Beberapa tujuan utama forum tersebut adalah menyusun kontribusi komunitas agama dalam negosiasi INC-5.2 tentang perjanjian global plastik; mengedukasi tentang daur hidup plastik dan dampaknya; mengintegrasikan pesan lingkungan dalam praktik ibadah dan keagamaan; dan membangun gerakan global lintas agama untuk menghentikan polusi plastik.
Krisis plastik kini tak hanya mengotori sungai dan lautan, tetapi juga mengancam kesehatan manusia. Riset menunjukkan bahwa rata-rata manusia mengonsumsi 5 gram mikroplastik setiap pekan, bahkan partikel nano plastik mampu menembus sawar darah-otak dan berpotensi memicu kanker serta gangguan hormon.
“Fatwa MUI No. 47 Tahun 2014 menegaskan bahwa membuang sampah sembarangan dan memboroskan sumber daya adalah haram.
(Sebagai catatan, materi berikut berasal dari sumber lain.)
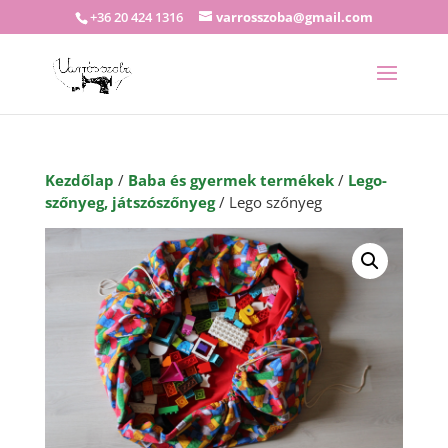
+36 20 424 1316
varrosszoba@gmail.com
Kezdőlap
/
Baba és gyermek termékek
/
Lego-
szőnyeg, játszószőnyeg
/ Lego szőnyeg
Ini fondasi teologis yang sangat kuat untuk gerakan lingkungan berbasis agama,” ungkap Hayu.
Forum UNEP itu juga membahas agenda menjelang perundingan INC-5.2, bagian dari negosiasi internasional terkait perjanjian global plastik. Tujuan lainnya termasuk edukasi tentang daur hidup plastik dan pentingnya mengintegrasikan nilai-nilai agama dalam kampanye keberlanjutan.
UNEP menyebutkan bahwa krisis plastik kini telah memasuki fase mengkhawatirkan, dengan temuan mikroplastik dalam 90 persen garam dapur global dan konsumsi manusia rata-rata 5 gram per minggu.
Hari Lingkungan Hidup 2025 yang mengusung tema “Hentikan Polusi Plastik” menjadi momentum strategis untuk menata ulang hubungan manusia dengan alam. Kolaborasi lintas iman bukan hanya simbol toleransi, melainkan bentuk tanggung jawab spiritual kolektif untuk menjaga bumi.
Dengan pendekatan yang menyatukan iman, ilmu, dan aksi nyata, rumah-rumah ibadah kini bersiap menjadi garda terdepan dalam menyelamatkan bumi dari ancaman plastik.
“Merawat bumi adalah ibadah yang pahalanya tak pernah putus,” pungkas Hayu Prabowo, menyerukan langkah bersama menuju Indonesia yang lebih bersih, sehat, dan berkelanjutan.